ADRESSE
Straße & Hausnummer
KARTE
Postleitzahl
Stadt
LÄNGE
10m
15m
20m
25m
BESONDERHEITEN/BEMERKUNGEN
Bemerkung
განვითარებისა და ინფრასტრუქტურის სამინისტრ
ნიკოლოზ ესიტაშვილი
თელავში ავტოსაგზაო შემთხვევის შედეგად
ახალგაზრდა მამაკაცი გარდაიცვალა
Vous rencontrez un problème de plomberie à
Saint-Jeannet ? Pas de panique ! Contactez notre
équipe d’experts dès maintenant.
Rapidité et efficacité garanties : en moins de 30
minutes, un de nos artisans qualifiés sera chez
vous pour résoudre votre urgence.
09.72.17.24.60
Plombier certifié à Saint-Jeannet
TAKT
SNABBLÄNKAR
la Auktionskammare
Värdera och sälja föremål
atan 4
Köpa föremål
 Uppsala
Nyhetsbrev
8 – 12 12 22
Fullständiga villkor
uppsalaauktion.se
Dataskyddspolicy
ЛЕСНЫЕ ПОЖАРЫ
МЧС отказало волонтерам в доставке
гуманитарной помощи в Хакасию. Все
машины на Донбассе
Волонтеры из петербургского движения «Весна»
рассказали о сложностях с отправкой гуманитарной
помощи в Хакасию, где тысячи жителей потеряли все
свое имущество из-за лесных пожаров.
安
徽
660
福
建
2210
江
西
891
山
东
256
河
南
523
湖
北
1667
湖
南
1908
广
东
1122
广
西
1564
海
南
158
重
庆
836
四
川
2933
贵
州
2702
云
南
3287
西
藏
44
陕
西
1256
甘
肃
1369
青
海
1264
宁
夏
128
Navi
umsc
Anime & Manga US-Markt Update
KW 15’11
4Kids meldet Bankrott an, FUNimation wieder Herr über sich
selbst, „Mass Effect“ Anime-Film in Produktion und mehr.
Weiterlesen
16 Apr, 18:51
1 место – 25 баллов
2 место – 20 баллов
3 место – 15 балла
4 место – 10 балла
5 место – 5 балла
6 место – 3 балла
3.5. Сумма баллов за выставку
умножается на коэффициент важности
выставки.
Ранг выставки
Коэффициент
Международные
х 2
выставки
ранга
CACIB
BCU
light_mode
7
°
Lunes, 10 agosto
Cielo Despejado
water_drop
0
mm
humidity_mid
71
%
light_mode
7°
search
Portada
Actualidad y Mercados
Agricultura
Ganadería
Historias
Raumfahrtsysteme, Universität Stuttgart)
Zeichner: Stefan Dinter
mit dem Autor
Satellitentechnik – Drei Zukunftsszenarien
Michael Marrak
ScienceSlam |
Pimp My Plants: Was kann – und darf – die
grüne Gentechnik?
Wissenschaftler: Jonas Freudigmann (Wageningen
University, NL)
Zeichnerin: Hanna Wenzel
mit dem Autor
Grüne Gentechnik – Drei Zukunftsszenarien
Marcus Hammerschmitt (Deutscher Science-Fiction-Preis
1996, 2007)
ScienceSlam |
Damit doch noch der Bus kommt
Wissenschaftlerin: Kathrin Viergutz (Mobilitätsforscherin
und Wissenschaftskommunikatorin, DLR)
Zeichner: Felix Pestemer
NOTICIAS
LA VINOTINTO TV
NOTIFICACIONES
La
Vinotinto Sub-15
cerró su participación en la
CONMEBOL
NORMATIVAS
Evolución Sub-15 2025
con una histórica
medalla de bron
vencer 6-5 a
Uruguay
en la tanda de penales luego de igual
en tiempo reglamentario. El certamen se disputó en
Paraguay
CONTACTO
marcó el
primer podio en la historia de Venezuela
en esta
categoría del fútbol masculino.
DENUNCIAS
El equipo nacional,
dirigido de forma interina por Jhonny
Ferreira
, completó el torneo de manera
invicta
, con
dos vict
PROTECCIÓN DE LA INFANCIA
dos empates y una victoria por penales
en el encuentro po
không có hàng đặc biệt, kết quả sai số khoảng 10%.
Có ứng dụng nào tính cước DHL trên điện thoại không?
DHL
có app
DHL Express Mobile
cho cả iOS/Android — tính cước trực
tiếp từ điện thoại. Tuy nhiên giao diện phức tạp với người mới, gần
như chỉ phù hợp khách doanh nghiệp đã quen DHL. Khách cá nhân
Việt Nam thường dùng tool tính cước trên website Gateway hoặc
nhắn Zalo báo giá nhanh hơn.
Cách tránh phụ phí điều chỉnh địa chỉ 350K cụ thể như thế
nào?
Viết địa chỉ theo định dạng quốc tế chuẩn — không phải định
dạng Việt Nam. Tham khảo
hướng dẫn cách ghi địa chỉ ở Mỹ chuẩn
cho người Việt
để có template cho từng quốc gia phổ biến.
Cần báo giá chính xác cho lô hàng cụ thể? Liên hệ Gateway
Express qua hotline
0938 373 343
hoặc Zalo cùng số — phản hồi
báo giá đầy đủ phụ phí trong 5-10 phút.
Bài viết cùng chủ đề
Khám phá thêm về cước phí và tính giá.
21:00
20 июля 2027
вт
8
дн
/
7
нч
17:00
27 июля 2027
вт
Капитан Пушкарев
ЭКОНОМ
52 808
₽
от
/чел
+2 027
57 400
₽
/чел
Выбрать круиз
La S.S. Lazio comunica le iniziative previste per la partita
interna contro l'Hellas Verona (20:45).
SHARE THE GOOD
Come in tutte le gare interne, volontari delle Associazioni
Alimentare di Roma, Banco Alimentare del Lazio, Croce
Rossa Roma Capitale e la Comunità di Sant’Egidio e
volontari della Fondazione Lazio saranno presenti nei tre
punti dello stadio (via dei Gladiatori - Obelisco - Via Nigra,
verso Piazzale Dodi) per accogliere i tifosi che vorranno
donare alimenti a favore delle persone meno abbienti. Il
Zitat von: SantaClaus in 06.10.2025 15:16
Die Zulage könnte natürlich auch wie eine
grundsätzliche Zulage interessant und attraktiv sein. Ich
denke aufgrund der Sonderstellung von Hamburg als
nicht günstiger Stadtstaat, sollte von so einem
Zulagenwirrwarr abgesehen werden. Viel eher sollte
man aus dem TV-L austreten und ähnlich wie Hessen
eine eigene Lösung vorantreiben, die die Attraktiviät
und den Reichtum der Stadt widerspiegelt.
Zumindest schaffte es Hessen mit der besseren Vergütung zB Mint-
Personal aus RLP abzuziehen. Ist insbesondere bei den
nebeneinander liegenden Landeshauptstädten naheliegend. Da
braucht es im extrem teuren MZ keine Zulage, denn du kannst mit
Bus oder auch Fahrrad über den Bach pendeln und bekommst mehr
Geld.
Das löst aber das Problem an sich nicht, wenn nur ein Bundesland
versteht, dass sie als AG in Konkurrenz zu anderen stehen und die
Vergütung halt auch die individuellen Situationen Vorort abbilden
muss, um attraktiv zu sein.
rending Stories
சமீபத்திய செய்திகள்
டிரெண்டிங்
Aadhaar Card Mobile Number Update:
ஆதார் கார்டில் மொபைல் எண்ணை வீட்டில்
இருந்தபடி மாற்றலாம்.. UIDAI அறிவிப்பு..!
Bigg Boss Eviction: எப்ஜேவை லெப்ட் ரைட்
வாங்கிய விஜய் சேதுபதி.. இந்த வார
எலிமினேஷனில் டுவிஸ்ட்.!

■ ■ ■ ■ ■ ■ ■

■ Exercise brief
Each record must be restated word for word, including the last line.

■ Result
ADRESSE
Straße & Hausnummer
KARTE
Postleitzahl
Stadt
LÄNGE
10m
15m
20m
25m
BESONDERHEITEN/BEMERKUNGEN
Bemerkung
განვითარებისა და ინფრასტრუქტურის სამინისტრ
ნიკოლოზ ესიტაშვილი
თელავში ავტოსაგზაო შემთხვევის შედეგად
ახალგაზრდა მამაკაცი გარდაიცვალა
Vous rencontrez un problème de plomberie à
Saint-Jeannet ? Pas de panique ! Contactez notre
équipe d’experts dès maintenant.
Rapidité et efficacité garanties : en moins de 30
minutes, un de nos artisans qualifiés sera chez
vous pour résoudre votre urgence.
09.72.17.24.60
Plombier certifié à Saint-Jeannet
TAKT
SNABBLÄNKAR
la Auktionskammare
Värdera och sälja föremål
atan 4
Köpa föremål
 Uppsala
Nyhetsbrev
8 – 12 12 22
Fullständiga villkor
uppsalaauktion.se
Dataskyddspolicy
ЛЕСНЫЕ ПОЖАРЫ
МЧС отказало волонтерам в доставке
гуманитарной помощи в Хакасию. Все
машины на Донбассе
Волонтеры из петербургского движения «Весна»
рассказали о сложностях с отправкой гуманитарной
помощи в Хакасию, где тысячи жителей потеряли все
свое имущество из-за лесных пожаров.
安
徽
660
福
建
2210
江
西
891
山
东
256
河
南
523
湖
北
1667
湖
南
1908
广
东
1122
广
西
1564
海
南
158
重
庆
836
四
川
2933
贵
州
2702
云
南
3287
西
藏
44
陕
西
1256
甘
肃
1369
青
海
1264
宁
夏
128
Navi
umsc
Anime & Manga US-Markt Update
KW 15’11
4Kids meldet Bankrott an, FUNimation wieder Herr über sich
selbst, „Mass Effect“ Anime-Film in Produktion und mehr.
Weiterlesen
16 Apr, 18:51
1 место – 25 баллов
2 место – 20 баллов
3 место – 15 балла
4 место – 10 балла
5 место – 5 балла
6 место – 3 балла
3.5. Сумма баллов за выставку
умножается на коэффициент важности
выставки.
Ранг выставки
Коэффициент
Международные
х 2
выставки
ранга
CACIB
BCU
light_mode
7
°
Lunes, 10 agosto
Cielo Despejado
water_drop
0
mm
humidity_mid
71
%
light_mode
7°
search
Portada
Actualidad y Mercados
Agricultura
Ganadería
Historias
Raumfahrtsysteme, Universität Stuttgart)
Zeichner: Stefan Dinter
mit dem Autor
Satellitentechnik – Drei Zukunftsszenarien
Michael Marrak
ScienceSlam |
Pimp My Plants: Was kann – und darf – die
grüne Gentechnik?
Wissenschaftler: Jonas Freudigmann (Wageningen
University, NL)
Zeichnerin: Hanna Wenzel
mit dem Autor
Grüne Gentechnik – Drei Zukunftsszenarien
Marcus Hammerschmitt (Deutscher Science-Fiction-Preis
1996, 2007)
ScienceSlam |
Damit doch noch der Bus kommt
Wissenschaftlerin: Kathrin Viergutz (Mobilitätsforscherin
und Wissenschaftskommunikatorin, DLR)
Zeichner: Felix Pestemer
NOTICIAS
LA VINOTINTO TV
NOTIFICACIONES
La
Vinotinto Sub-15
cerró su participación en la
CONMEBOL
NORMATIVAS
Evolución Sub-15 2025
con una histórica
medalla de bron
vencer 6-5 a
Uruguay
en la tanda de penales luego de igual
en tiempo reglamentario. El certamen se disputó en
Paraguay
CONTACTO
marcó el
primer podio en la historia de Venezuela
en esta
categoría del fútbol masculino.
DENUNCIAS
El equipo nacional,
dirigido de forma interina por Jhonny
Ferreira
, completó el torneo de manera
invicta
, con
dos vict
PROTECCIÓN DE LA INFANCIA
dos empates y una victoria por penales
en el encuentro po
không có hàng đặc biệt, kết quả sai số khoảng 10%.
Có ứng dụng nào tính cước DHL trên điện thoại không?
DHL
có app
DHL Express Mobile
cho cả iOS/Android — tính cước trực
tiếp từ điện thoại. Tuy nhiên giao diện phức tạp với người mới, gần
như chỉ phù hợp khách doanh nghiệp đã quen DHL. Khách cá nhân
Việt Nam thường dùng tool tính cước trên website Gateway hoặc
nhắn Zalo báo giá nhanh hơn.
Cách tránh phụ phí điều chỉnh địa chỉ 350K cụ thể như thế
nào?
Viết địa chỉ theo định dạng quốc tế chuẩn — không phải định
dạng Việt Nam. Tham khảo
hướng dẫn cách ghi địa chỉ ở Mỹ chuẩn
cho người Việt
để có template cho từng quốc gia phổ biến.
Cần báo giá chính xác cho lô hàng cụ thể? Liên hệ Gateway
Express qua hotline
0938 373 343
hoặc Zalo cùng số — phản hồi
báo giá đầy đủ phụ phí trong 5-10 phút.
Bài viết cùng chủ đề
Khám phá thêm về cước phí và tính giá.
21:00
20 июля 2027
вт
8
дн
/
7
нч
17:00
27 июля 2027
вт
Капитан Пушкарев
ЭКОНОМ
52 808
₽
от
/чел
+2 027
57 400
₽
/чел
Выбрать круиз
La S.S. Lazio comunica le iniziative previste per la partita
interna contro l'Hellas Verona (20:45).
SHARE THE GOOD
Come in tutte le gare interne, volontari delle Associazioni
Alimentare di Roma, Banco Alimentare del Lazio, Croce
Rossa Roma Capitale e la Comunità di Sant’Egidio e
volontari della Fondazione Lazio saranno presenti nei tre
punti dello stadio (via dei Gladiatori - Obelisco - Via Nigra,
verso Piazzale Dodi) per accogliere i tifosi che vorranno
donare alimenti a favore delle persone meno abbienti. Il
Zitat von: SantaClaus in 06.10.2025 15:16
Die Zulage könnte natürlich auch wie eine
grundsätzliche Zulage interessant und attraktiv sein. Ich
denke aufgrund der Sonderstellung von Hamburg als
nicht günstiger Stadtstaat, sollte von so einem
Zulagenwirrwarr abgesehen werden. Viel eher sollte
man aus dem TV-L austreten und ähnlich wie Hessen
eine eigene Lösung vorantreiben, die die Attraktiviät
und den Reichtum der Stadt widerspiegelt.
Zumindest schaffte es Hessen mit der besseren Vergütung zB Mint-
Personal aus RLP abzuziehen. Ist insbesondere bei den
nebeneinander liegenden Landeshauptstädten naheliegend. Da
braucht es im extrem teuren MZ keine Zulage, denn du kannst mit
Bus oder auch Fahrrad über den Bach pendeln und bekommst mehr
Geld.
Das löst aber das Problem an sich nicht, wenn nur ein Bundesland
versteht, dass sie als AG in Konkurrenz zu anderen stehen und die
Vergütung halt auch die individuellen Situationen Vorort abbilden
muss, um attraktiv zu sein.
rending Stories
சமீபத்திய செய்திகள்
டிரெண்டிங்
Aadhaar Card Mobile Number Update:
ஆதார் கார்டில் மொபைல் எண்ணை வீட்டில்
இருந்தபடி மாற்றலாம்.. UIDAI அறிவிப்பு..!
Bigg Boss Eviction: எப்ஜேவை லெப்ட் ரைட்
வாங்கிய விஜய் சேதுபதி.. இந்த வார
எலிமினேஷனில் டுவிஸ்ட்.!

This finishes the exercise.